Он боднул Фриду головой, вдыхая смолистый запах, и укусил за мочку уха.
- Ты здесь для того, чтобы работать, - сказала она. - Если ты не будешь работать, я отправлю тебя домой. Сегодня же пойду и куплю билет.
Это была их дежурная шутка. Когда Найэл особенно ленился, Фрида говорила, что позвонит в Бюро Кука* и закажет билет на экспресс до Кале.

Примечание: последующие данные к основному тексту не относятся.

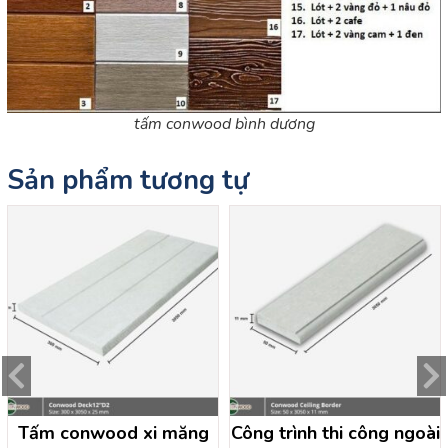
tấm conwood bình dương
Sản phẩm tương tự
Tấm conwood xi măng
Công trình thi công ngoài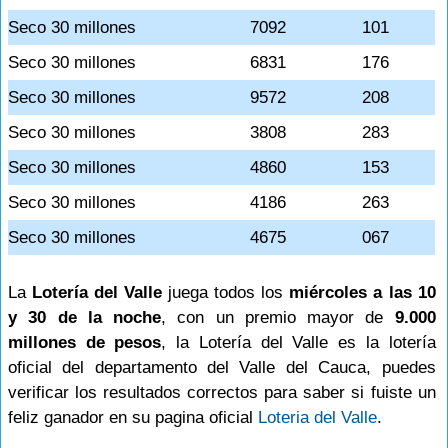
Seco 30 millones
7092
101
Seco 30 millones
6831
176
Seco 30 millones
9572
208
Seco 30 millones
3808
283
Seco 30 millones
4860
153
Seco 30 millones
4186
263
Seco 30 millones
4675
067
La
Lotería del Valle
juega todos los
miércoles a las 10
y 30 de la noche
, con un premio mayor de
9.000
millones de pesos
, la Lotería del Valle es la lotería
oficial del departamento del Valle del Cauca, puedes
verificar los resultados correctos para saber si fuiste un
feliz ganador en su pagina oficial
Loteria del Valle
.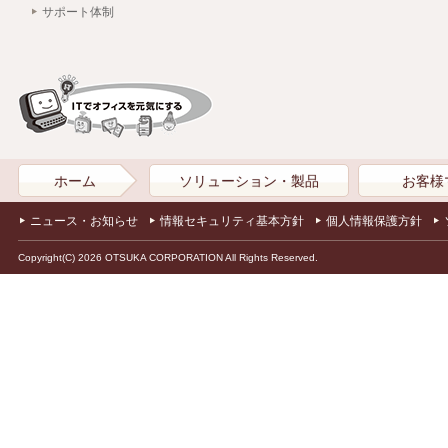
サポート体制
ホーム
ソリューション・製品
お客様
ニュース・お知らせ
情報セキュリティ基本方針
個人情報保護方針
Copyright(C) 2026 OTSUKA CORPORATION All Rights Reserved.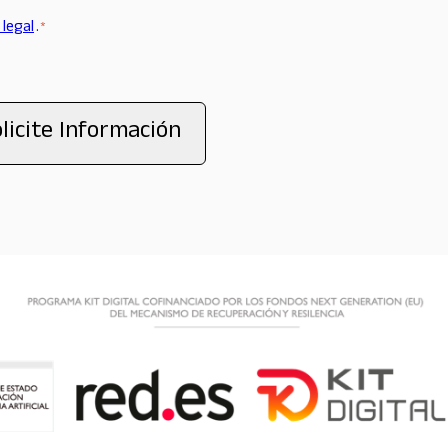
 legal
.
*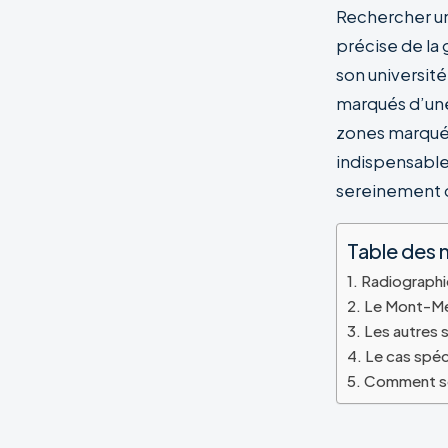
Rechercher un
précise de la 
son université
marqués d’une 
zones marquée
indispensable.
sereinement da
Table des 
Radiographie 
Le Mont-Mes
Les autres 
Le cas spéc
Comment séc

- Ты не посмеешь, - сказал Найэл. - Не посмеешь.
Он повернул ее к себе, чтобы видеть ее лицо, положил руки ей на плечи и потерся щекой о ее волосы.
- Тебе больше не запугать меня, - сказал он. - Скоро я стану с тебя ростом. Давай померимся, поставь свои ноги к моим.
- Не наступай мне на пальцы, - сказала Фрида. - У меня мозоль на мизинце. Что значит носить тесные туфли в такую жару. - Она оттолкнула Найэла, вытянула руки и закрыла ставни. - Так или иначе, но надо чтобы в комнате было прохладнее.
- Закрывать ставни - значит обманывать себя, - сказал Найэл. - Так делали, когда мы были детьми.
- Либо закрыть ставни, либо мне придется весь день просидеть в ванне, подставив живот под холодную струю, - сказала Фрида. - Не мешай, Найэл. Сегодня слишком жарко.
- Слишком жарко никогда не бывает, - возразил Найэл.
Фрида потащила его к роялю.
- Давай, давай, малыш, делай, что тебе говорят, - сказала она.
Он протянул руку к плитке таблеронского шоколада на крышке рояля, разломил ее пополам, чтобы за каждой щекой было по куску, рассмеялся и стал играть.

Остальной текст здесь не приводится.